* **DIRECTIVE**: Only the text is wanted; write out each record below exactly and exclude all pictures.

+++ THE DATA +++

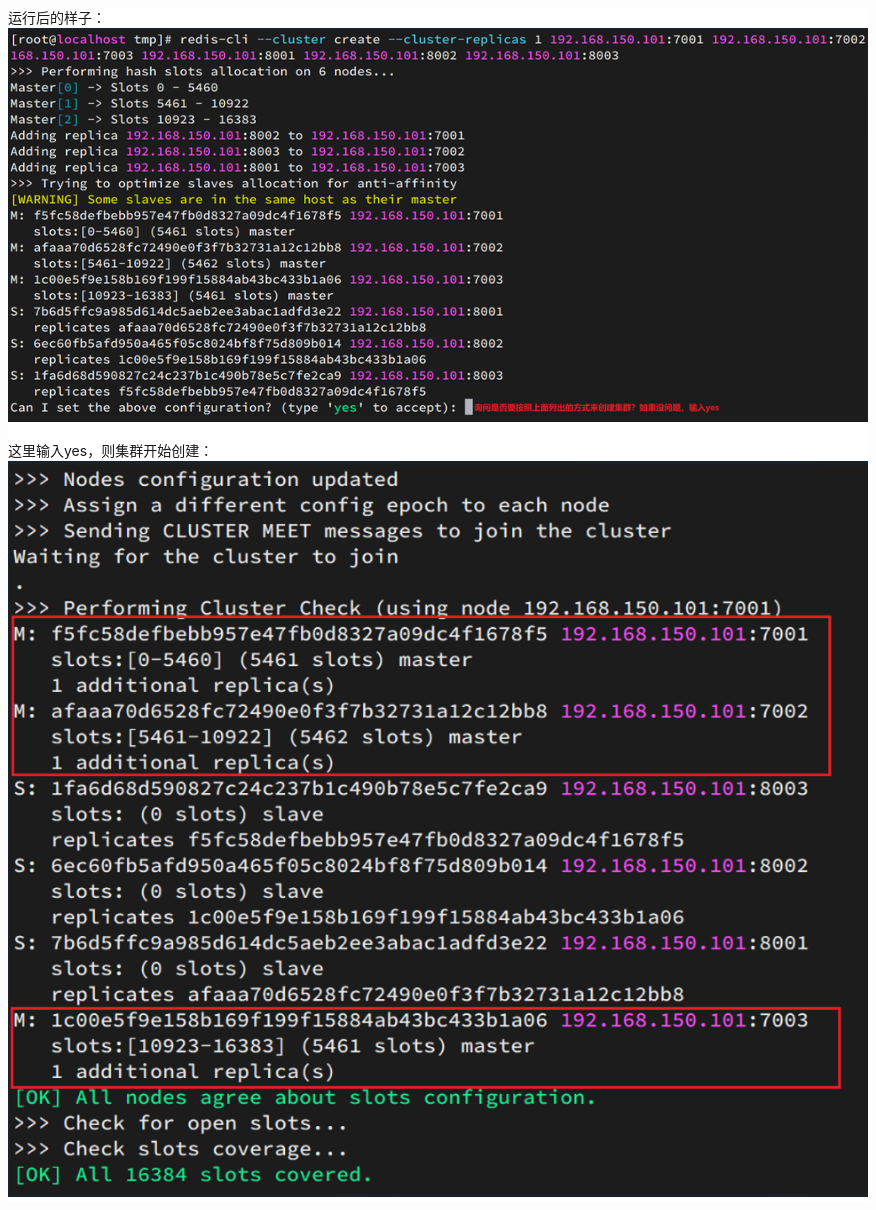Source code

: 运行后的样子：
![redis20221014152945.png](../blog_img/redis20221014152945.png)

这里输入yes，则集群开始创建：
![redis20221014153037.png](../blog_img/redis20221014153037.png)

+++

* **YOUR SOLUTION**:
Source code

: 运行后的样子：
![redis20221014152945.png](../blog_img/redis20221014152945.png)

这里输入yes，则集群开始创建：
![redis20221014153037.png](../blog_img/redis20221014153037.png)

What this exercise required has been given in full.